5 hour energy hypermelon

This may be the most dangerous food I’ve ever created. I came up with the idea near the end of a very long day of work, when delirium had set in and all of my ideas were at their most absurd. But, in the morning, the idea still lingered with me, so, despite my sense of impending moral conflict, I present Hypermelon.

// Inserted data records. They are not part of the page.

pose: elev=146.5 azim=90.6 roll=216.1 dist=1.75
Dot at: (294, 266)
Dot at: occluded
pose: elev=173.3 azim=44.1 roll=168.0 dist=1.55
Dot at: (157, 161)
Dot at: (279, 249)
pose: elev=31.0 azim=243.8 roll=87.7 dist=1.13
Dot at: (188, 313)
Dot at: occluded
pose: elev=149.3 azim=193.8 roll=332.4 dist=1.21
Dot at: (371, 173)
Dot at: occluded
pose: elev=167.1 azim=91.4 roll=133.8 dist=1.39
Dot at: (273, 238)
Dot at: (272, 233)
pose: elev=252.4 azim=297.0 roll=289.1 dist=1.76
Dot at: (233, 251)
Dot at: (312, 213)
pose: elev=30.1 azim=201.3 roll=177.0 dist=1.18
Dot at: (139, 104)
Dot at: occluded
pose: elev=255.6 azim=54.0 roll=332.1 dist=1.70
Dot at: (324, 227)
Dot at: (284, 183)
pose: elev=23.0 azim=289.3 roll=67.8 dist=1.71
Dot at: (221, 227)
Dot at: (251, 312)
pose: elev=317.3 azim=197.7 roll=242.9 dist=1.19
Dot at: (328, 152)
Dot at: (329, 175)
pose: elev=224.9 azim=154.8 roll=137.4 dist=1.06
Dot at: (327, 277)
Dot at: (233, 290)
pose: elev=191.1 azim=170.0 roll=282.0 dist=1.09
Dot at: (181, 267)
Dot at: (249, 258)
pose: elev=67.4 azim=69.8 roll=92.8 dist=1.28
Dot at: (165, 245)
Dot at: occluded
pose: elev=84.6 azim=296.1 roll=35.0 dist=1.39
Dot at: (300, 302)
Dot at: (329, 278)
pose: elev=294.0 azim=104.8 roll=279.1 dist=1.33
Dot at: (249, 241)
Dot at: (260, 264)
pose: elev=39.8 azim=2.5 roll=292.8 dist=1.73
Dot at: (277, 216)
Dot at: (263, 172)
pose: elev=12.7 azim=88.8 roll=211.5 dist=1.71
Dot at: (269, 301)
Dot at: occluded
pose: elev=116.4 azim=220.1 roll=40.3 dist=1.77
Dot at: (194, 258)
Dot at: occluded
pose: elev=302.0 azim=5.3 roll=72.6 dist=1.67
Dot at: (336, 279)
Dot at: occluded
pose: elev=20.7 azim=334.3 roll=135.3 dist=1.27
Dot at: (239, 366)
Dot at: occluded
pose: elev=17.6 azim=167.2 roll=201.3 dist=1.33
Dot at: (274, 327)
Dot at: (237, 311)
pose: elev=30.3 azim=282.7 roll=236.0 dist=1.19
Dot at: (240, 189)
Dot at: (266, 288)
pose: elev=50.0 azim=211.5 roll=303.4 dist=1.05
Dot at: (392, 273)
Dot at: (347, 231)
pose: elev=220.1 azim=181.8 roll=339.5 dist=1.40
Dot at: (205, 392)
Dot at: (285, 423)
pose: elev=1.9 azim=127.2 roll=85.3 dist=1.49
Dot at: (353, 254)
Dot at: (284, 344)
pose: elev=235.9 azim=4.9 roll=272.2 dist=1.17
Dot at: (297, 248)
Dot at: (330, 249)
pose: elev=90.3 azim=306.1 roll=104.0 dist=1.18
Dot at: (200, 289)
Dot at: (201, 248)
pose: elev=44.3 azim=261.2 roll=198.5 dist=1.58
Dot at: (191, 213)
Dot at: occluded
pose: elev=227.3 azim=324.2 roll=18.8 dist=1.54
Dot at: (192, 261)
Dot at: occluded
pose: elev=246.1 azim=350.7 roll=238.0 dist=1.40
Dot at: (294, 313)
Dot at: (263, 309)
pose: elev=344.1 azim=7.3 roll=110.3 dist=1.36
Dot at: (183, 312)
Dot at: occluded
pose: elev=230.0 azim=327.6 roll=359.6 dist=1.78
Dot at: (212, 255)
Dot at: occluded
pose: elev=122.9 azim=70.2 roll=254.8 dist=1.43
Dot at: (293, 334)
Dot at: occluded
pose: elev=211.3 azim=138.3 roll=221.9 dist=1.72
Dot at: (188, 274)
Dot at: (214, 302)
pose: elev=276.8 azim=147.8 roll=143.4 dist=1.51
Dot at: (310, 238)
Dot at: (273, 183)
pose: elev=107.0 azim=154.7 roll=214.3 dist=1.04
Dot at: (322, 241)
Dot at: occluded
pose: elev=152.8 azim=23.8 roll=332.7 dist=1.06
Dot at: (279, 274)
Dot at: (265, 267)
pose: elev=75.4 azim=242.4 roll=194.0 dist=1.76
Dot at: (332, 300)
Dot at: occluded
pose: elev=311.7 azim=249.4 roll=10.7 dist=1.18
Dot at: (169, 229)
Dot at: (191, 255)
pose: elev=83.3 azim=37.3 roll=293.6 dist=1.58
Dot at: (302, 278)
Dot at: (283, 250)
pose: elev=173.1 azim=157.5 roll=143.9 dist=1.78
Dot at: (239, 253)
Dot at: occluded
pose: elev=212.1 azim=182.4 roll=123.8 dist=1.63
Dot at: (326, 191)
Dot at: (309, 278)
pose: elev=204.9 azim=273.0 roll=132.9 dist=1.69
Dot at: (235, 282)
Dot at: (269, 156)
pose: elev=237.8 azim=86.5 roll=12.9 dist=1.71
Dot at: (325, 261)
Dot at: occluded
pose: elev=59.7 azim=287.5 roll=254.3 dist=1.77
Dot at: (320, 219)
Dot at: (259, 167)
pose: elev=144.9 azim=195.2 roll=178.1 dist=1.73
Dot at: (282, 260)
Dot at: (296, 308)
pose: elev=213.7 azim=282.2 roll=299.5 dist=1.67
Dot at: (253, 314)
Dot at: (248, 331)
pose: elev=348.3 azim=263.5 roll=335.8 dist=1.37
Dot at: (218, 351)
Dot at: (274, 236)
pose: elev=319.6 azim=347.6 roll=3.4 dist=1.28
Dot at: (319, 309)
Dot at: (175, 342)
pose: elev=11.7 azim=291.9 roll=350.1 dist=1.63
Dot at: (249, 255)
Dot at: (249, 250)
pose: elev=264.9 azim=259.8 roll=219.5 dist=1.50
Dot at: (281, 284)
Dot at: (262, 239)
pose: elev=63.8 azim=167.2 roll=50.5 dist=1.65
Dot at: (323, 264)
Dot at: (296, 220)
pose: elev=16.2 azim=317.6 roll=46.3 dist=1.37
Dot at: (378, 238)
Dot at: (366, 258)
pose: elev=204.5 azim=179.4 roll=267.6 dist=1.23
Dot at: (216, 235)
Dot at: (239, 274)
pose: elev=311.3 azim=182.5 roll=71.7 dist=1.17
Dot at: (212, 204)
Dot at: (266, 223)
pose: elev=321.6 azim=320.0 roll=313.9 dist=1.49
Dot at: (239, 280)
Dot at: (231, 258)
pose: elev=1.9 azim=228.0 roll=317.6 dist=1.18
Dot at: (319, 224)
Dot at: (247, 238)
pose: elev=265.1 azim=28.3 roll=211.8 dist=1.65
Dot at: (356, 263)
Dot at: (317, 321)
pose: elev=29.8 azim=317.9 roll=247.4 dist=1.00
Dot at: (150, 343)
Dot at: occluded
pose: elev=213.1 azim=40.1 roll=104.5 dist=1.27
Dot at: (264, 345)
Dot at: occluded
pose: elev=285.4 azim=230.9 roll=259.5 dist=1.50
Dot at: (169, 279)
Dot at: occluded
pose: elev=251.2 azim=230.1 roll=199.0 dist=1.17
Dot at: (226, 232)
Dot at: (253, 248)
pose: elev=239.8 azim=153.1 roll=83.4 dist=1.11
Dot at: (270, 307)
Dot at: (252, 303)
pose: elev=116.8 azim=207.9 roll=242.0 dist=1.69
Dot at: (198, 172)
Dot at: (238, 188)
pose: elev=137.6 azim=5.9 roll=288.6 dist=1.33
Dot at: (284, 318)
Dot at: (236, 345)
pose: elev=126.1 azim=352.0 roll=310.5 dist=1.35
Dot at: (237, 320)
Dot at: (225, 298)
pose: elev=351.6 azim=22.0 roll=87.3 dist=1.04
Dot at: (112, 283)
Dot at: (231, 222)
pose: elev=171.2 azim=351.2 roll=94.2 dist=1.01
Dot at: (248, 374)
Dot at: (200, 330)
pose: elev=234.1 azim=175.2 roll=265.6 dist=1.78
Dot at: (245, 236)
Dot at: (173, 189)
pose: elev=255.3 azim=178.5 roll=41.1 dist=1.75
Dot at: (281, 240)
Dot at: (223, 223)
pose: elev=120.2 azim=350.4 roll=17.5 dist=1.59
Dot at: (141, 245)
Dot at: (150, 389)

Hypermelon is melon that has been vacuum infused with an energy drink. Strong vacuum pressure causes the cellular structure of the melon to change, and when atmospheric pressure is returned, the melon sucks up a proportionally large amount of any surrounding liquid. In these experiments, I infused watermelon with 5 Hour Energy and Sugar-Free Redbull. It’s pretty easy to extend the recipe to Rockstar Energy Drinks or other high-caffeine beverages. The watermelon helps to mask the semimedicinal flavor of the energy drink, making consumption of those beverages even more dangerous.

redbull energy hypermelon

Here’s a short video showing the vacuum infusion process. As you can see, the watermelon sucks up quite a bit of liquid. In fact, it only takes 200g of watermelon to absorb an entire 5 Hour Energy.

Watermelon being vacuum compressed in a pool of Redbull

I encourage you to exercise caution when making hypermelon. This shit is no joke.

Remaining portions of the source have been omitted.